Jagna z Basią zamilkły, by nie uronić słowa.
– Dawno to było – zaczął Wojtek. – Pojechałem do tej wioski, gdzie was wiozę. Ojciec wysłał mnie do brata, wuja Macieja. Miałem dwadzieścia pięć lat, nieżonaty, wciąż szukałem takiej, co by serce rozpaliła. W naszej wsi nie znalazłem.
Przyjechał Wojtek do wuja Macieja. Ten miał syna, Kazika, w wieku Wojtka.
– Witaj, Wojtaszek! – przywitał go Kazik. – Ojciec w stajni, zaraz wróci. A wieczorem pójdziemy do świetlicy, u nas dziewczęta pierwsza klasa!

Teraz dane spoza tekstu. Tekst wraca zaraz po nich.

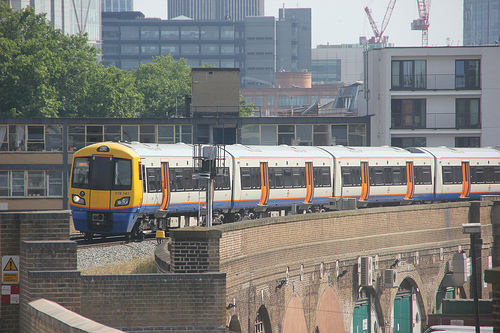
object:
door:
[393, 296, 411, 333]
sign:
[0, 254, 20, 284]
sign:
[1, 284, 19, 304]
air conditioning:
[382, 267, 399, 288]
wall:
[0, 198, 499, 333]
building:
[3, 0, 103, 61]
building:
[103, 0, 133, 13]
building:
[102, 10, 243, 85]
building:
[165, 1, 264, 19]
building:
[276, 8, 311, 72]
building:
[366, 45, 500, 146]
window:
[390, 100, 426, 128]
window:
[455, 96, 471, 127]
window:
[390, 60, 425, 89]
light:
[70, 194, 83, 204]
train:
[65, 140, 499, 241]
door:
[303, 162, 313, 202]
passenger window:
[239, 167, 265, 187]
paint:
[70, 205, 140, 234]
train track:
[75, 233, 156, 247]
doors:
[352, 300, 370, 333]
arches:
[383, 261, 431, 333]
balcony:
[387, 59, 427, 93]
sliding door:
[392, 60, 425, 90]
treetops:
[0, 4, 94, 120]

W świetlicy huczała muzyka. Dziewczęta wirowały w tańcu, podbiegały do Wojtka, ciągnęły w wir. ale on, odpocząwszy, ujrzał ją – tę, która właśnie weszła. Niska, z długim, lnianym warkoczem, w białych filcowych butach i zgrabnym kożuszku, odgarniała chustę, a jej policzki pałały od mrozu.
– Kazik, kto to? – spytał Wojtek, nie odrywając wzroku.
– Hania, córka wuja Grzegorza, naszego sąsiada. Dobra dziewczyna, ale ojciec to zwierz. Nikt z nim nie zadziera – odparł Kazik.
Wojtek nie zwlekał – podszedł do Hani. Tańczyli cały wieczór, śmiali się, rozmawiali. Hania okazała się lekka, szczera. Potem on z Kazikiem odprowadzali ją do domu. Kazik odszedł, zostawiając ich samych pod gankiem.
Odtąd Wojtek często zaglądał do wioski. Hania rozpalała mu krew, nie dawała spokoju. ale gdy pewnego razu wspomniał o ślubie, zobaczył jej łzy:
– Ojciec nie wyda mnie do innej wsi. Mówi, iż za wcześnie, i iż już jest lokalny kandydat. Zabrania mi się z tobą widywać.
– Nie, Haniu, tyś moja – stanowczo rzekł Wojtek. – Czekaj, przyjadę po ciebie.
**Pogoń w nocGdy Wojtek zatrzymał sanie i stanął twarzą w twarz z rozgniewanym ojcem Hani, jego słowa i upór sprawiły, iż surowy Grzegorz w końcu ugiął się pod ciężarem córki łez i własnych wspomnień młodości.